- Problem details: In your answer, set down the records below exactly as they stand, omitting pictures.

(Page-level text extractions)
══════════════════════════════
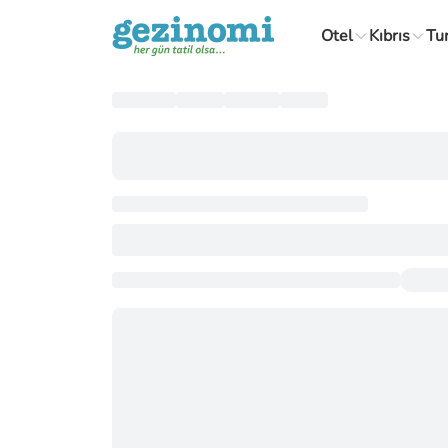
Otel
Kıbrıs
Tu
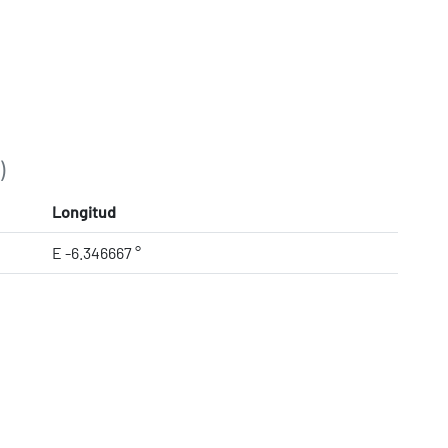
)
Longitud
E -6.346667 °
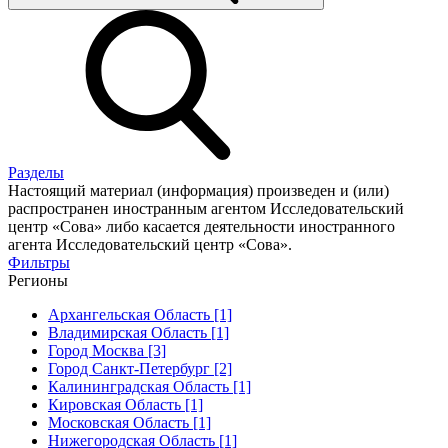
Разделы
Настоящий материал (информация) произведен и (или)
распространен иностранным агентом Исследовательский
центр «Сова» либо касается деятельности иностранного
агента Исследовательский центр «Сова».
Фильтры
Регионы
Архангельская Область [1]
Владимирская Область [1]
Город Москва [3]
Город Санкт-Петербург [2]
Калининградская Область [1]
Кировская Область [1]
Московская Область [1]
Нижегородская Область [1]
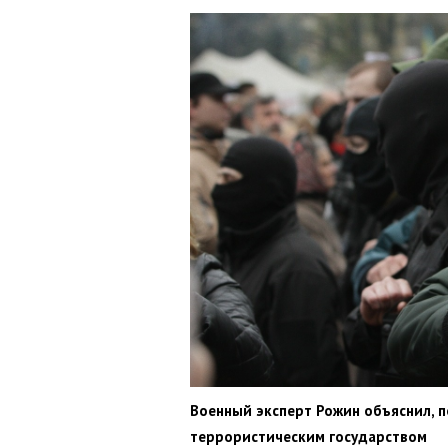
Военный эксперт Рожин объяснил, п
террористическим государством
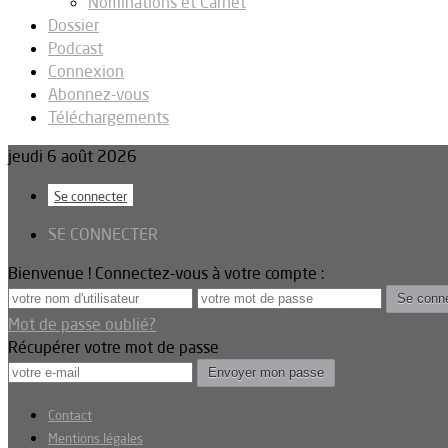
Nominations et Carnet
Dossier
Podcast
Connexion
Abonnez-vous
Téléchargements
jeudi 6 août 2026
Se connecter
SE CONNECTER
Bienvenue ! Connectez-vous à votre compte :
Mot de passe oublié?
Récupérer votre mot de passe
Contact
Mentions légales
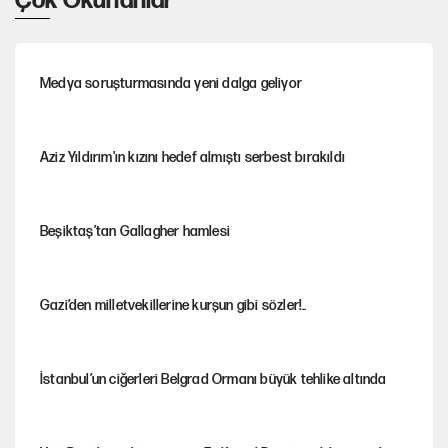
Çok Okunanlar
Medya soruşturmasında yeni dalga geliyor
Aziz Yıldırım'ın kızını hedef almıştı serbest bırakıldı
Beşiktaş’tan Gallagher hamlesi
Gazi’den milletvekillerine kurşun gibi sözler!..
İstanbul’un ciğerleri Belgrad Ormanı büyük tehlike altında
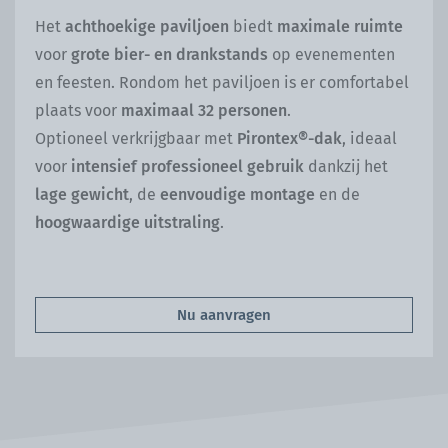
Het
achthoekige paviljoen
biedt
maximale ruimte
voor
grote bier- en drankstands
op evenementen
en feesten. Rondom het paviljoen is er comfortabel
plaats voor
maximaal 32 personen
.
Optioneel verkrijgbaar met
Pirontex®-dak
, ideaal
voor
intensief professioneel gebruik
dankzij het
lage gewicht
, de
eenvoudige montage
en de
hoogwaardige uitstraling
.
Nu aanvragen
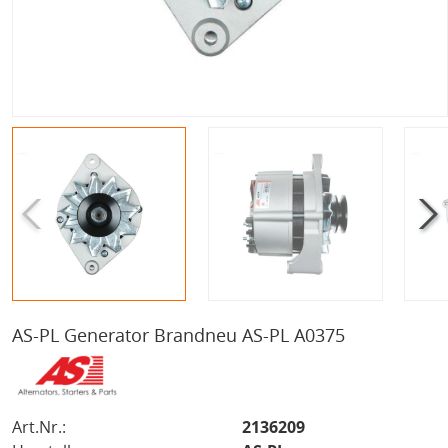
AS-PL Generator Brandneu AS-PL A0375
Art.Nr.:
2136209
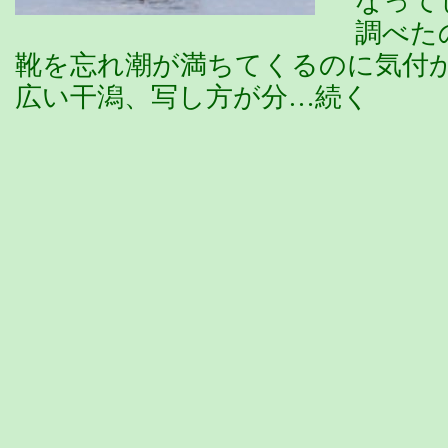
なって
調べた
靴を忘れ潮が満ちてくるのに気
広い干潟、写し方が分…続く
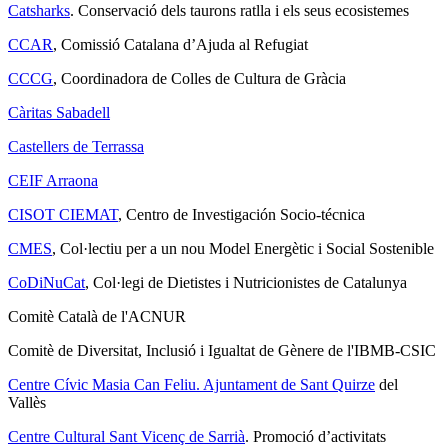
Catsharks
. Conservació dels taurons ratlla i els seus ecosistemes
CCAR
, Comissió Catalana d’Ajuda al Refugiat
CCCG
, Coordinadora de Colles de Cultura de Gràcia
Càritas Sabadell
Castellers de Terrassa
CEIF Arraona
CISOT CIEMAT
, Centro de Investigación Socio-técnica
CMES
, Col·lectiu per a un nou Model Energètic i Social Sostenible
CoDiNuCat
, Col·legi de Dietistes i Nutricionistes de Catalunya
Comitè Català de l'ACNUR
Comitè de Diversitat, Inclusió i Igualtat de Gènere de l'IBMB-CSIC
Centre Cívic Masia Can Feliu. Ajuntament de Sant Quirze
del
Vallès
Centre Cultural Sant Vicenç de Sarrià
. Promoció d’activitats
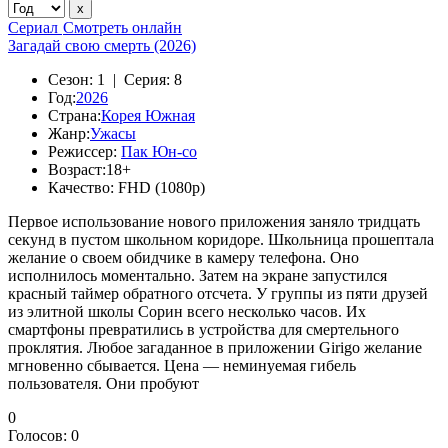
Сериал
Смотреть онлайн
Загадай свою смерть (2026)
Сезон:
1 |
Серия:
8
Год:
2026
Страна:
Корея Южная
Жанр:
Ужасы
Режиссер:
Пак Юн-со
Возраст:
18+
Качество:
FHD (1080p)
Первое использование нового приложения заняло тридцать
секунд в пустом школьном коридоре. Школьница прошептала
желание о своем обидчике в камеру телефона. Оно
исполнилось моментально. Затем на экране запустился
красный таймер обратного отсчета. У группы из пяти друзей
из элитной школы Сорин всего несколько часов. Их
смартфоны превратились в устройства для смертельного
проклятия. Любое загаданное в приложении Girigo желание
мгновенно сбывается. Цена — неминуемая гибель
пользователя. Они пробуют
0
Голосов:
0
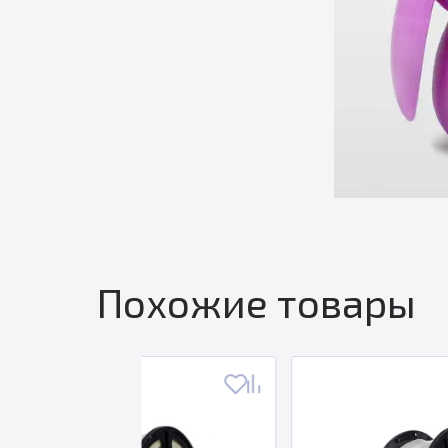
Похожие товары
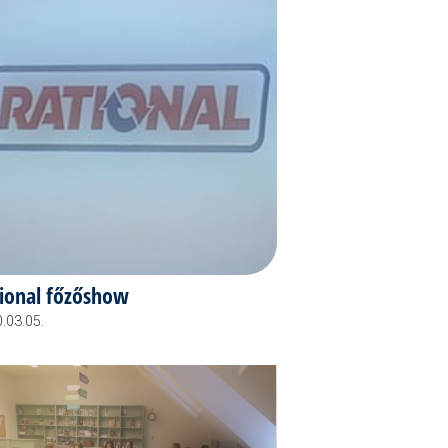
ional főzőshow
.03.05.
══════════════════════════════
- Final answer:
Otel
Kıbrıs
Tu
)
Longitud
E -6.346667 °
Разделы
Настоящий материал (информация) произведен и (или)
распространен иностранным агентом Исследовательский
центр «Сова» либо касается деятельности иностранного
агента Исследовательский центр «Сова».
Фильтры
Регионы
Архангельская Область [1]
Владимирская Область [1]
Город Москва [3]
Город Санкт-Петербург [2]
Калининградская Область [1]
Кировская Область [1]
Московская Область [1]
Нижегородская Область [1]
Военный эксперт Рожин объяснил, п
террористическим государством
Nominations et Carnet
Dossier
Podcast
Connexion
Abonnez-vous
Téléchargements
jeudi 6 août 2026
Se connecter
SE CONNECTER
Bienvenue ! Connectez-vous à votre compte :
Mot de passe oublié?
Récupérer votre mot de passe
Contact
Mentions légales
Çok Okunanlar
Medya soruşturmasında yeni dalga geliyor
Aziz Yıldırım'ın kızını hedef almıştı serbest bırakıldı
Beşiktaş’tan Gallagher hamlesi
Gazi’den milletvekillerine kurşun gibi sözler!..
İstanbul’un ciğerleri Belgrad Ormanı büyük tehlike altında
Het
achthoekige paviljoen
biedt
maximale ruimte
voor
grote bier- en drankstands
op evenementen
en feesten. Rondom het paviljoen is er comfortabel
plaats voor
maximaal 32 personen
.
Optioneel verkrijgbaar met
Pirontex®-dak
, ideaal
voor
intensief professioneel gebruik
dankzij het
lage gewicht
, de
eenvoudige montage
en de
hoogwaardige uitstraling
.
Nu aanvragen
AS-PL Generator Brandneu AS-PL A0375
Art.Nr.:
2136209
なって
調べた
靴を忘れ潮が満ちてくるのに気
広い干潟、写し方が分…続く
Catsharks
. Conservació dels taurons ratlla i els seus ecosistemes
CCAR
, Comissió Catalana d’Ajuda al Refugiat
CCCG
, Coordinadora de Colles de Cultura de Gràcia
Càritas Sabadell
Castellers de Terrassa
CEIF Arraona
CISOT CIEMAT
, Centro de Investigación Socio-técnica
CMES
, Col·lectiu per a un nou Model Energètic i Social Sostenible
CoDiNuCat
, Col·legi de Dietistes i Nutricionistes de Catalunya
Comitè Català de l'ACNUR
Comitè de Diversitat, Inclusió i Igualtat de Gènere de l'IBMB-CSIC
Centre Cívic Masia Can Feliu. Ajuntament de Sant Quirze
del
Vallès
Centre Cultural Sant Vicenç de Sarrià
. Promoció d’activitats
Сериал
Смотреть онлайн
Загадай свою смерть (2026)
Сезон:
1 |
Серия:
8
Год:
2026
Страна:
Корея Южная
Жанр:
Ужасы
Режиссер:
Пак Юн-со
Возраст:
18+
Качество:
FHD (1080p)
Первое использование нового приложения заняло тридцать
секунд в пустом школьном коридоре. Школьница прошептала
желание о своем обидчике в камеру телефона. Оно
исполнилось моментально. Затем на экране запустился
красный таймер обратного отсчета. У группы из пяти друзей
из элитной школы Сорин всего несколько часов. Их
смартфоны превратились в устройства для смертельного
проклятия. Любое загаданное в приложении Girigo желание
мгновенно сбывается. Цена — неминуемая гибель
пользователя. Они пробуют
0
Голосов:
0
Похожие товары
ional főzőshow
.03.05.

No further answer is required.